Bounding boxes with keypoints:
--*--

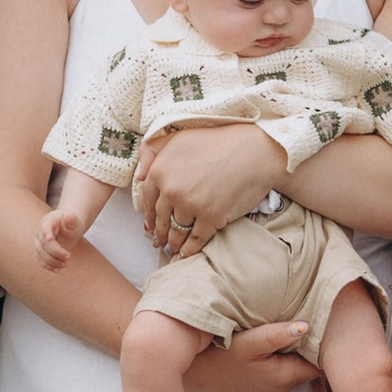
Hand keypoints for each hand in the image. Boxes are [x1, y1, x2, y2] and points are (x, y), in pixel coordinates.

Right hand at [34, 206, 81, 269]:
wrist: (68, 228)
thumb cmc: (71, 222)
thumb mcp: (74, 219)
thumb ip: (71, 218)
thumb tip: (69, 216)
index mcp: (48, 221)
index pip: (44, 227)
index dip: (46, 233)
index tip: (50, 239)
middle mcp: (40, 232)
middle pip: (43, 244)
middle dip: (55, 252)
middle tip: (69, 257)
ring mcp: (39, 242)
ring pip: (41, 254)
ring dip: (52, 261)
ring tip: (66, 264)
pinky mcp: (40, 252)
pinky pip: (41, 261)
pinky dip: (48, 266)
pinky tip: (58, 270)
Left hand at [133, 119, 288, 255]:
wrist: (253, 152)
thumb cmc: (217, 141)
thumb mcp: (179, 137)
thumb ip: (153, 151)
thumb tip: (138, 176)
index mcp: (160, 170)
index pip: (147, 199)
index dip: (148, 213)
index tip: (149, 223)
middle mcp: (172, 190)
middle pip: (160, 218)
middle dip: (159, 232)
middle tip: (158, 240)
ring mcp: (191, 206)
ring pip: (176, 232)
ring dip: (172, 243)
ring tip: (172, 248)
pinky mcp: (210, 218)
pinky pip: (195, 240)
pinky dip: (189, 250)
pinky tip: (186, 254)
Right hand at [188, 319, 320, 391]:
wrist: (193, 376)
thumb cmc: (219, 357)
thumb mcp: (249, 342)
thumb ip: (278, 335)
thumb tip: (308, 326)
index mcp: (285, 376)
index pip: (322, 363)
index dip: (327, 343)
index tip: (328, 322)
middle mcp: (284, 386)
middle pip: (313, 363)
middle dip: (316, 343)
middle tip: (317, 316)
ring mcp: (275, 387)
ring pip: (299, 364)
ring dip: (300, 347)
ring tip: (299, 322)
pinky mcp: (265, 383)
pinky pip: (286, 366)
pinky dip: (287, 352)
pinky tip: (280, 337)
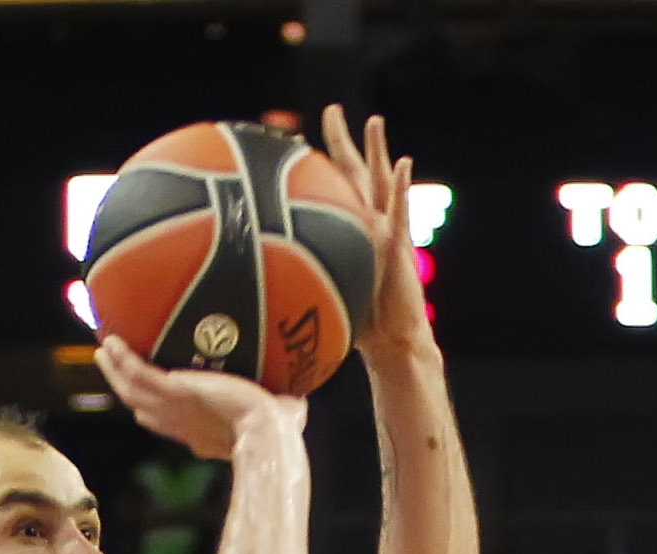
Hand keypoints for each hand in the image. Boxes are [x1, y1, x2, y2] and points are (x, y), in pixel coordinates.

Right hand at [94, 338, 306, 461]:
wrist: (268, 433)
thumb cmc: (280, 432)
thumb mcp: (277, 418)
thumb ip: (283, 409)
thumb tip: (298, 402)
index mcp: (201, 433)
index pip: (168, 423)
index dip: (154, 413)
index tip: (143, 404)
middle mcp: (182, 424)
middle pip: (142, 407)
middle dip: (125, 387)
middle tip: (111, 365)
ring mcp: (175, 409)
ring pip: (132, 392)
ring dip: (115, 370)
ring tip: (103, 348)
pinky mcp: (174, 392)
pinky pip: (138, 375)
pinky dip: (122, 359)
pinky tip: (110, 341)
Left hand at [318, 105, 433, 359]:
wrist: (392, 340)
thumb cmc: (359, 322)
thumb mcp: (320, 290)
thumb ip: (296, 275)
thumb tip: (253, 278)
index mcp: (352, 229)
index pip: (331, 188)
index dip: (316, 166)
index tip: (296, 142)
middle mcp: (370, 222)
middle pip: (355, 172)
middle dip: (343, 141)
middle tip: (333, 109)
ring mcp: (388, 231)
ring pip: (382, 182)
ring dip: (379, 151)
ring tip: (375, 121)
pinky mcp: (401, 245)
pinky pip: (400, 210)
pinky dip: (402, 186)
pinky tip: (403, 163)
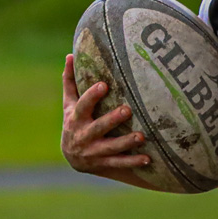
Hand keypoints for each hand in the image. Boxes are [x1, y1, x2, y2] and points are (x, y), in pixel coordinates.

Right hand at [60, 55, 151, 175]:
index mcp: (76, 118)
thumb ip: (70, 81)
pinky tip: (148, 159)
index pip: (83, 105)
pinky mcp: (103, 163)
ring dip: (126, 142)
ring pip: (111, 148)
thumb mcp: (69, 104)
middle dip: (112, 120)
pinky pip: (119, 163)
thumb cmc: (74, 122)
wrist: (71, 156)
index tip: (104, 84)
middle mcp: (84, 135)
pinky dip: (133, 162)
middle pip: (98, 127)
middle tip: (127, 110)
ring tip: (142, 136)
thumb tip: (71, 54)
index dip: (92, 96)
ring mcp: (94, 151)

--*--

▸ Directions:
Please report all lines in the entries where "hand" appears.

▸ Exercise answer:
Hand keypoints for each hand in the image. Boxes are [x1, y1, x2, y2] and points are (x, y), in pixel coordinates.
Right hand at [34, 206, 81, 269]:
Left hand at [133, 119, 288, 255]:
Right hand at [188, 319, 320, 391]:
Hand keypoints for each hand in the image. Boxes are [x1, y1, x2, y2] and points are (x, y), in pixel coordinates.
Right hand at [94, 338, 306, 461]:
Left hand at [318, 105, 433, 359]:
Hand keypoints for each hand in the image. Boxes are [x1, y1, x2, y2] and points are (x, y), in pixel coordinates.
Right hand at [60, 55, 151, 175]:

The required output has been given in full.